I fail to see how any administration can justify these figures except as being either inefficient, or overly generous both in their own salaries and dividends to shareholders. What happened to administrative efficiency and economy of scale? It appears that the modern medical aid has not achieved anything better over forty years other than diverting a larger portion of members' own contributions into their own pockets.

Discovery Holdings - administrators of Discovery Medical Aid and many others - will argue that they as administrators only protect the interests of the medical aid members. Yet the 13.66% (and more than 20% in lower plans) that they claim for doing so is taken off the top of the medical aid income - what is left is only then available for allocating services to their members.

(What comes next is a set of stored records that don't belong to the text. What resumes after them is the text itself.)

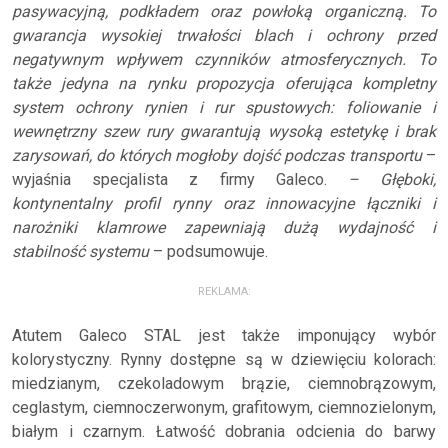
pasywacyjną, podkładem oraz powłoką organiczną. To
gwarancja wysokiej trwałości blach i ochrony przed
negatywnym wpływem czynników atmosferycznych. To
także jedyna na rynku propozycja oferująca kompletny
system ochrony rynien i rur spustowych: foliowanie i
wewnętrzny szew rury gwarantują wysoką estetykę i brak
zarysowań, do których mogłoby dojść podczas transportu
–
wyjaśnia specjalista z firmy Galeco.
– Głęboki,
kontynentalny profil rynny oraz innowacyjne łączniki i
narożniki klamrowe zapewniają dużą wydajność i
stabilność systemu
– podsumowuje.
REKLAMA:
Atutem Galeco STAL jest także imponujący wybór
kolorystyczny. Rynny dostępne są w dziewięciu kolorach:
miedzianym, czekoladowym brązie, ciemnobrązowym,
ceglastym, ciemnoczerwonym, grafitowym, ciemnozielonym,
białym i czarnym. Łatwość dobrania odcienia do barwy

In other words, it is an absolutely risk free business model. Why would Discovery bother changing it? For the record, Discovery Holdings recorded an operating profit of nearly R3 billion in 2011, in the midst of a recession.

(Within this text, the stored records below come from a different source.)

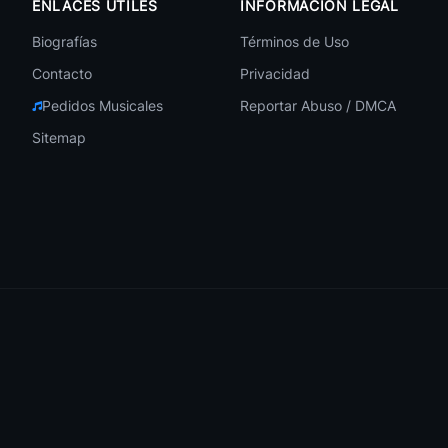
ENLACES ÚTILES
INFORMACIÓN LEGAL
🎧 159
Biografías
Términos de Uso
Contacto
Privacidad
🎧 154
Pedidos Musicales
Reportar Abuso / DMCA
Sitemap
🎧 151
🎧 150
🎧 147
🎧 146
🎧 143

In summary, the roots of the present high costs of healthcare are not just based on the economic realities of inflation and technological advance. They lie instead in a broken and flawed relationship between doctors and funders that goes back over forty years. In this time the power of the medical aids has increased, and as holders of the purse strings, attempts to draw doctors into line based on limitation of costs and control have led to a backlash of over servicing and further expenditure, leaving patients more and more out of pocket, not to mention the cost to the economy, and to the morale of doctors who have not bought into this manipulative practice, and whom you place directly in the line of fire.

My vision, albeit optimistic, for the future would include a system whereby high quality and ethical doctors are treated as such and remunerated properly for their services, without having to consider manipulative business practices by medical aids. The membership of such groups should be on a peer-reviewed basis and according to recognised standards of practice.

The medical aids already have the data to support the claims of those who wish to be part of that group. The technology exists to make this possible. It need not be enforced on doctors, but I cannot imagine a doctor not wanting to raise his professional standing and earning potential in an ethical manner.

So, Minister Motsoalodi, our public health system is admittedly broken. Our private health system is effective though expensive. Doctors as a body have made historic mistakes that have left us in many ways vulnerable, or worse, subservient to the successful profit motives of big business personified by medical aid administrators.

The big business ambitions, wastage and desire for control of the industry of the medical aid administrators are the elephants in the room, Mr. Minister. Ignore them, or focus undue and unwarranted attention on the doctors you have left, and you will see South Africa get the universal healthcare system your efforts and policy deserve, and not the one the whole of South Africa craves.